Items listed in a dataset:
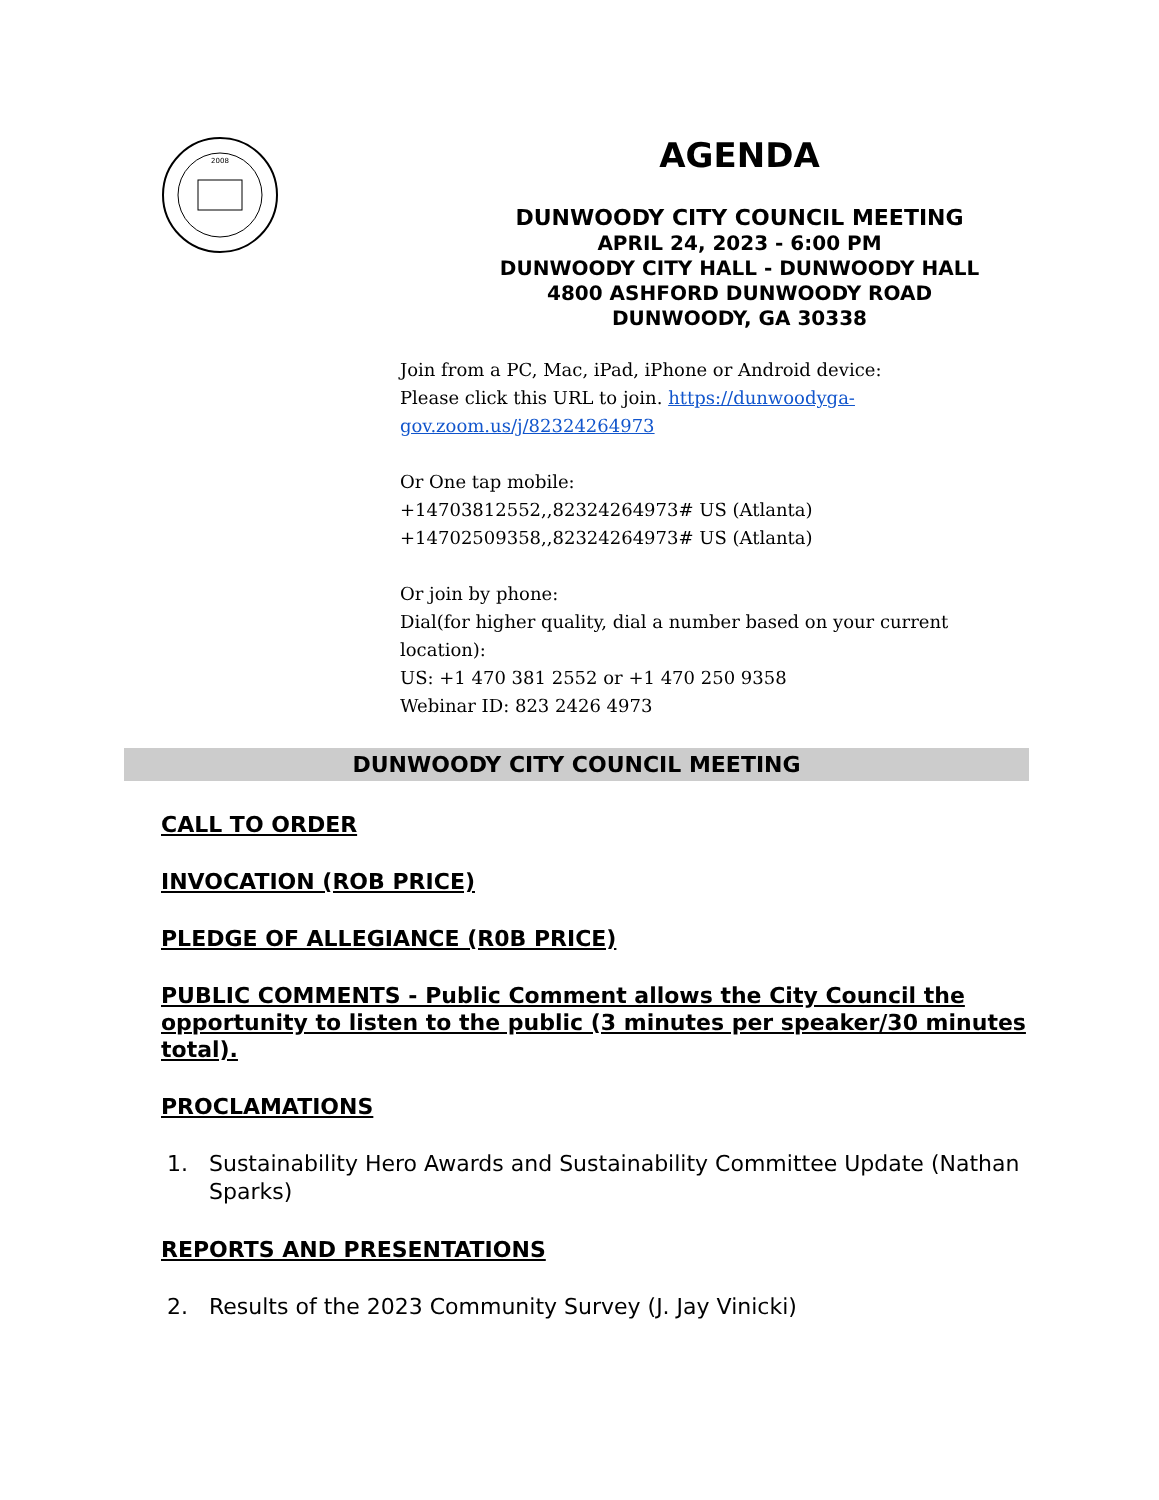2008
AGENDA
DUNWOODY CITY COUNCIL MEETING
APRIL 24, 2023 - 6:00 PM
DUNWOODY CITY HALL - DUNWOODY HALL
4800 ASHFORD DUNWOODY ROAD
DUNWOODY, GA 30338
Join from a PC, Mac, iPad, iPhone or Android device:
Please click this URL to join. https://dunwoodyga-gov.zoom.us/j/82324264973
Or One tap mobile:
+14703812552,,82324264973# US (Atlanta)
+14702509358,,82324264973# US (Atlanta)
Or join by phone:
Dial(for higher quality, dial a number based on your current location):
US: +1 470 381 2552 or +1 470 250 9358
Webinar ID: 823 2426 4973
DUNWOODY CITY COUNCIL MEETING
CALL TO ORDER
INVOCATION (ROB PRICE)
PLEDGE OF ALLEGIANCE (R0B PRICE)
PUBLIC COMMENTS - Public Comment allows the City Council the opportunity to listen to the public (3 minutes per speaker/30 minutes total).
PROCLAMATIONS
1. Sustainability Hero Awards and Sustainability Committee Update (Nathan Sparks)
REPORTS AND PRESENTATIONS
2. Results of the 2023 Community Survey (J. Jay Vinicki)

WORK ITEM ▸ Repeat each record exactly as shown above, dropping all images.

SOLUTION ▸
2008
AGENDA
DUNWOODY CITY COUNCIL MEETING
APRIL 24, 2023 - 6:00 PM
DUNWOODY CITY HALL - DUNWOODY HALL
4800 ASHFORD DUNWOODY ROAD
DUNWOODY, GA 30338
Join from a PC, Mac, iPad, iPhone or Android device:
Please click this URL to join. https://dunwoodyga-gov.zoom.us/j/82324264973
Or One tap mobile:
+14703812552,,82324264973# US (Atlanta)
+14702509358,,82324264973# US (Atlanta)
Or join by phone:
Dial(for higher quality, dial a number based on your current location):
US: +1 470 381 2552 or +1 470 250 9358
Webinar ID: 823 2426 4973
DUNWOODY CITY COUNCIL MEETING
CALL TO ORDER
INVOCATION (ROB PRICE)
PLEDGE OF ALLEGIANCE (R0B PRICE)
PUBLIC COMMENTS - Public Comment allows the City Council the opportunity to listen to the public (3 minutes per speaker/30 minutes total).
PROCLAMATIONS
1. Sustainability Hero Awards and Sustainability Committee Update (Nathan Sparks)
REPORTS AND PRESENTATIONS
2. Results of the 2023 Community Survey (J. Jay Vinicki)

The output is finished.